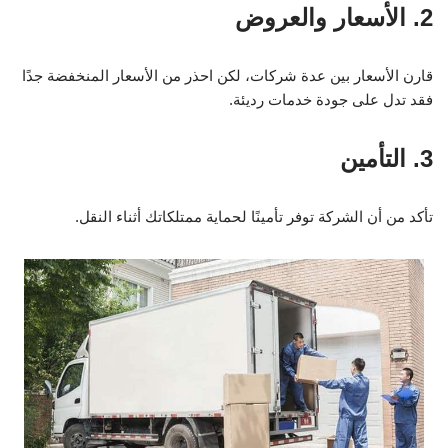
2. الأسعار والعروض
قارن الأسعار بين عدة شركات، لكن احذر من الأسعار المنخفضة جدًا
فقد تدل على جودة خدمات رديئة.
3. التأمين
تأكد من أن الشركة توفر تأمينًا لحماية ممتلكاتك أثناء النقل.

——————————

TRY IT → Please reproduce the material above word for word, without its images.

WRITTEN ANSWER →
2. الأسعار والعروض
قارن الأسعار بين عدة شركات، لكن احذر من الأسعار المنخفضة جدًا
فقد تدل على جودة خدمات رديئة.
3. التأمين
تأكد من أن الشركة توفر تأمينًا لحماية ممتلكاتك أثناء النقل.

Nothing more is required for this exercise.